“I work as a full-time professional cleaner and cook. My employer treats me as a friend and respects me. I’m a confident and optimistic woman today; vastly at odds with the person I used to be when I had just started out. I wish I’d had the courage to speak out about the treatment meted out to me then.
I started working as a household help for a family when I was thirteen. In the beginning my employers took good care of me, got me nice things, took me with them when they went on vacations and were kind to me. For some reason, things changed once their second child was born and they moved to a different area. They became very abusive. I once broke three cups and saucers while washing the dishes. They didn’t give me anything to eat for the next three days – one day for each cup and saucer. Eventually, I asked an old woman who lived nearby for some food. When I told her that I hadn’t eaten in three days, she took pity on me and gave me some vegetables to eat.
The situation only deteriorated. Each time the couple had a fight, they would beat me. If the husband was angry about something – whether it was work or home related – he would take off his belt and hit me with it. Even the wife would use her hands or her chappals on me. Whenever the family went out they would lock me and the other girl who helped with the household chores, up in a small enclosed room just off the kitchen. They would leave behind bread and biscuits in case we got hungry. The room was only enclosed with a grill on one side, leaving it open to the elements. There was a small toilet attached to the enclosure. This was where we would take shelter if it started raining.

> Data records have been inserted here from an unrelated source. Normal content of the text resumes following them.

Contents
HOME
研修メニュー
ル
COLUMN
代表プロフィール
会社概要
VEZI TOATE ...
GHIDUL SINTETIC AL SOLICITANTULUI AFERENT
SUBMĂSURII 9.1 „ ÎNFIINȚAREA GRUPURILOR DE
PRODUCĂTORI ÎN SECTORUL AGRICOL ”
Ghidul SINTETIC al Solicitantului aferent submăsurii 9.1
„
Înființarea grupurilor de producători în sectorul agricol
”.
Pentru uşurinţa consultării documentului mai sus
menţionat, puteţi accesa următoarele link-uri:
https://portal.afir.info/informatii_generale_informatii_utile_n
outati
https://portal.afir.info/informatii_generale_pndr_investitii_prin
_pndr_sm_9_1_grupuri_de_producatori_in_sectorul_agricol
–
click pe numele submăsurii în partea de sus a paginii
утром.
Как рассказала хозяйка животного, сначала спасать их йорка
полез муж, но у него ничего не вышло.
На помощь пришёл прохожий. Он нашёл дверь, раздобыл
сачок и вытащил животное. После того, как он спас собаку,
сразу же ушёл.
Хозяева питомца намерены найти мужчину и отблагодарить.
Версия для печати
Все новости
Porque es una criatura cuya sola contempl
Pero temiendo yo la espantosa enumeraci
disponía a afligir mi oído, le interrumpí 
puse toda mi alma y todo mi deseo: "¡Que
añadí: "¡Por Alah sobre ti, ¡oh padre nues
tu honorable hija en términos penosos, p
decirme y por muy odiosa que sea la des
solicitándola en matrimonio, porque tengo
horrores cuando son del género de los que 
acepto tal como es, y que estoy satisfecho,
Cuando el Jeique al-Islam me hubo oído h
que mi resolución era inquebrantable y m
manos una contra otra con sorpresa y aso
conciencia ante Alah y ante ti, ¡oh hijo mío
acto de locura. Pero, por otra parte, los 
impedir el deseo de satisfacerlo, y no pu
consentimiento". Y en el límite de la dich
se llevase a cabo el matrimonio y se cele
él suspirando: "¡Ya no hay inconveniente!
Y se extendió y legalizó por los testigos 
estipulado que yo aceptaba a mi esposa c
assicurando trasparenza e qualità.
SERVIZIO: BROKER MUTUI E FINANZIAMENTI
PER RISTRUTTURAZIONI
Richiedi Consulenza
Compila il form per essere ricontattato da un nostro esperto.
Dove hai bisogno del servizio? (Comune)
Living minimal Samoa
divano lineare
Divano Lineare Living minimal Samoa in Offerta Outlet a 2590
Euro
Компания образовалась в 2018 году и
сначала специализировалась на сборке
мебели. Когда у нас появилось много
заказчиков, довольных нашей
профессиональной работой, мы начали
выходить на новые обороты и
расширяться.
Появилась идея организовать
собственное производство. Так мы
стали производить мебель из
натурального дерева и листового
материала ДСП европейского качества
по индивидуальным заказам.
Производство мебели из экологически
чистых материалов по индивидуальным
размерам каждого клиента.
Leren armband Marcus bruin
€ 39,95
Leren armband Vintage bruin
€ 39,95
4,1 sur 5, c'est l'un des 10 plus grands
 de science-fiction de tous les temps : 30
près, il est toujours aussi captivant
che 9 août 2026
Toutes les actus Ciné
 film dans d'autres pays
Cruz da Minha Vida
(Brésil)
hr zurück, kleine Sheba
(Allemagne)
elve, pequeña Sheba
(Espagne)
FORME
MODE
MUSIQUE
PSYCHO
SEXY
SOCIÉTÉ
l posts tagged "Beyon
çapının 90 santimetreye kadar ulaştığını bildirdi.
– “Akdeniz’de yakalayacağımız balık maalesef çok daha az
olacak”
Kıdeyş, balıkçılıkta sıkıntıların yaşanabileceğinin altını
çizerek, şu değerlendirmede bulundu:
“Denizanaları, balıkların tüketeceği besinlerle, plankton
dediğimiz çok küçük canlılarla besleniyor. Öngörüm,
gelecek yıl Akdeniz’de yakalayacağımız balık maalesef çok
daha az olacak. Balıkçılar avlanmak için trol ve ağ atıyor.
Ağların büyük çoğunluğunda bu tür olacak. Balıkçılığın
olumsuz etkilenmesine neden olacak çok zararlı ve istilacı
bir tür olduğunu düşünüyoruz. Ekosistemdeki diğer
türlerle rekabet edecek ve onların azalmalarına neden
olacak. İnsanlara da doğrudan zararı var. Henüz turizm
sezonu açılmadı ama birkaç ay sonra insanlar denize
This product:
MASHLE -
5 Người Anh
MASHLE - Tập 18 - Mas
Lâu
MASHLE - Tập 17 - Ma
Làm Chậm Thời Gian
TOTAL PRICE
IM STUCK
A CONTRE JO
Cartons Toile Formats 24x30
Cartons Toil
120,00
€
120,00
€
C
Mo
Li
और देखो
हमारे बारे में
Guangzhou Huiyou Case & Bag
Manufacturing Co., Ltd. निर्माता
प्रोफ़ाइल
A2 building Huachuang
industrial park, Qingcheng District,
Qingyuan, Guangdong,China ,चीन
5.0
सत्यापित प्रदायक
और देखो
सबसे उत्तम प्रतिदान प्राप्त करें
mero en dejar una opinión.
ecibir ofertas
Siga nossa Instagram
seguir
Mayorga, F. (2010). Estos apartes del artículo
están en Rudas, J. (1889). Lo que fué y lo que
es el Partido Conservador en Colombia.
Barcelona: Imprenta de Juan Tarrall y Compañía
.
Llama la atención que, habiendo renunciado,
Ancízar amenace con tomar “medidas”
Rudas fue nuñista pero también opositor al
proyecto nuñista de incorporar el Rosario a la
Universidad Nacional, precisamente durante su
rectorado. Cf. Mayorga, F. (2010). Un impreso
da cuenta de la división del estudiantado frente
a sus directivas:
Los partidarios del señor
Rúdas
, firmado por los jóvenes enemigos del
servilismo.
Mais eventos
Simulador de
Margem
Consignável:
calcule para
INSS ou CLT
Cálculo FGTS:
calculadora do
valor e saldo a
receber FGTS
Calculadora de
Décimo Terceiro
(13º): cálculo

I became so conditioned to it that I didn’t know what to tell anyone or how to say it. To me it had become a way of life. The only time I was allowed to visit my family was on festival or puja days. To ensure I wouldn’t talk, the couple would treat me well for a few days prior to my visits. I never complained to anyone.
When I could take no more, I appealed for help to the same old woman who had fed me earlier. Since my employers didn’t pay me, I had to borrow twenty rupees from her. I escaped the house and walked around the area till I found a road I recognized. From there, I was able to get a bus and flee toward home. I never returned.”